Hoje, o Corpo de Guardiões da Revolução Islâmica (CGRI) é o parceiro mais poderoso de Khamenei e sua missão é proteger a Revolução Islâmica e seu Líder Supremo, tanto dentro quanto fora do Irã.
“Todos os iranianos os conhecem e a maioria os teme e odeia. Sua história é longa e dolorosa. Não é fácil explicá-la em poucas páginas, sobretudo porque sua violência é tão imensa que o simples ato de desenhá-los me dá cãibras nos dedos. Mas é impossível falar da revolução ‘Mulher, Vida, Liberdade’ sem mencioná-los”, escreve Marjane.
E ela completa: “Da prisão de Evin até os campos de petróleo do Golfo Pérsico, do aeroporto de Teerã aos centros comerciais de Isfahan, eles são o braço armado do regime islâmico”.
"Para tirar o bolor dos cérebros"
Cerca de 80% da economia iraniana é controlada pelo regime, por meio do setor público e das oligarquias, que, em troca de apoio político, recebem suporte financeiro do governo.
Enquanto esse sistema econômico mafioso e corrupto permite que alguns líderes e seus próximos enriqueçam cada vez mais, o PIB diminuiu 60% em dez anos, a taxa de inflação anual varia entre 10% e 40%, a infraestrutura está cada vez mais defeituosa e as desigualdades sociais e econômicas explodiram.

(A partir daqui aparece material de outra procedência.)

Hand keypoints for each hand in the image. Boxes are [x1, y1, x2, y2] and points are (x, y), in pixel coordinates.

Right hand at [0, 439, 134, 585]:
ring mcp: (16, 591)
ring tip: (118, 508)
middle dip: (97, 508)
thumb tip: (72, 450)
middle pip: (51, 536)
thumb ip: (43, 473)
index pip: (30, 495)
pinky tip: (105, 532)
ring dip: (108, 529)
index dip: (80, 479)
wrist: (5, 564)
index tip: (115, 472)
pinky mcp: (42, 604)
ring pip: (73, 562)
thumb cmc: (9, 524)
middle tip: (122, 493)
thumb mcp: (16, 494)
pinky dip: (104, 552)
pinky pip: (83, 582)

A parte 3 do livro é sobre a luta do povo iraniano contra a opressão do regime dos aiatolás. São também apresentadas breves biografias de ícones da resistência de 2022.

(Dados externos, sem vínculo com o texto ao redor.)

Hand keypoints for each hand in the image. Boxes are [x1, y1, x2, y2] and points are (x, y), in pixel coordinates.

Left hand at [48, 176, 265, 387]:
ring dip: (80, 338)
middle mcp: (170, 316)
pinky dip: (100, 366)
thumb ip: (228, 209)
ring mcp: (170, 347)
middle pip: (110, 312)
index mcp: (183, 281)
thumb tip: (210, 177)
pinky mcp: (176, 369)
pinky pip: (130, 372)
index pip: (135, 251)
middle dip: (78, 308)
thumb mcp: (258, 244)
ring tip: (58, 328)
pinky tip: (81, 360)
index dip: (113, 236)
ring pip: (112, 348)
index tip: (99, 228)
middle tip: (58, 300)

Uma delas é a da jornalista Niloofar Hamedi, de 30 anos. Ela foi ao hospital onde Mahsa Amini estava em coma e tuitou a foto do pai e da avó da jovem, aos prantos. Niloofar acabou presa em 21 de setembro de 2022.
As manifestações no Irá continuam até hoje e, apesar da repressão feroz, seu lema “Mulher, Vida, Liberdade” é repetido e traduzido no mundo inteiro.
É sobretudo a juventude que impulsiona o movimento. Com cerca de 55% das pessoas com menos de 30 anos, o Irã está cada vez mais urbano e escolarizado.
Marjane Satrapi sabe a quem dedicar esse livro tão tocante: “Por minha irmã, sua irmã, nossas irmãs. Para tirar o bolor dos cérebros”.